Taking as its theme the elusiveness and transience of memory, the title sequence sees words and names form out of random characters on a computer screen before being quickly erased. These vanishing graphics serve as a metaphor for the film’ plot – the desperate struggle of the main character, Michael Jennings (Ben Affleck), to reconstruct his past, explains yU+co’s creative director, Garson Yu.

“We wanted to convey the idea that Jennings has had his memory erased,” explains Yu. “The computer screen is a symbol for his memory. Words emerge but are immediately erased. Those words are like the clues Jennings receives during the course of the story, clues he needs to reconstruct his past and understand what is happening to him.”

The four-minute opening sequence that plays under the main title graphics, introduces Affleck’s character – an engineer who makes his living by stealing other engineers’ designs. The live-action sequence shows Jennings engage in an act of industrial espionage. Having obtained a new holographic computer at a trade show, he takes it into a laboratory and, by reverse engineering, reproduces an improved version of the device.

Working with Woo, yU+co designed the sequence and created the visual effects and CG animation featured in it. These include a hologram of a woman whose three dimensional face emerges from a computer monitor and who later appears as a standalone 3D character. To create this, yU+co artists shot the woman against greenscreen, and then applied 2D lighting effects to give her the ephemeral quality of a hologram.

Several animations were created for the sequence to show the process Jennings uses in his work. As he deconstructs the computer in a laboratory, its internal parts become visible as 3D projections, allowing him to divine the secrets of the underlying technology.

“Our task was to develop a visual means for explaining the process of reverse engineering,” explains yU+co lead designer, Yolanda Santosa. “As reverse engineering is accomplished through trial and error, Jennings tests and examines individual components of the computer in turn until he understands how it works.”

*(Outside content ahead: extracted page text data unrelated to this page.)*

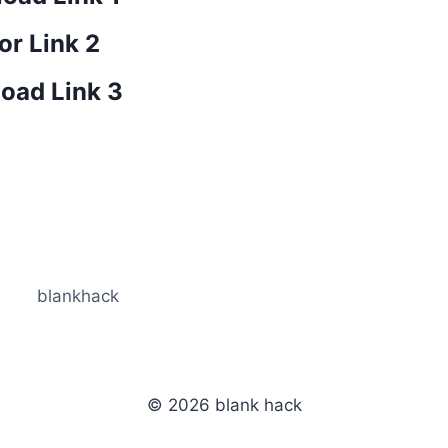
or Link 2
oad Link 3
blankhack
© 2026 blank hack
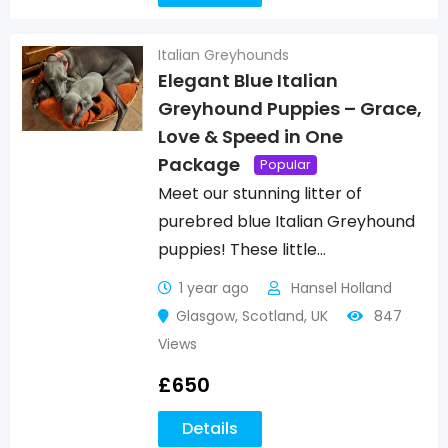
Italian Greyhounds
Elegant Blue Italian
Greyhound Puppies – Grace,
Love & Speed in One
Package
Popular
Meet our stunning litter of
purebred blue Italian Greyhound
puppies! These little…
1 year ago
Hansel Holland
Glasgow
,
Scotland
,
UK
847
Views
£
650
Details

As the live-action footage of Jennings was filmed before animation work was begun, the team had to match Affleck’s physical actions as he moves around the lab. “We had to build the sequence around the live action,” Santosa says. “The film production provided us with dailies so that we could find shots that worked with our idea. It involved a lot of editing and a lot of experimenting with shots to see what made sense in terms of the whole sequence."

“John wanted to portray Jennings’ character as slick and confident, really smart,” adds Yu. “Editorially, we strove to express that, using devices such as jump cuts and speed frames to make the sequence contemporary and hip.”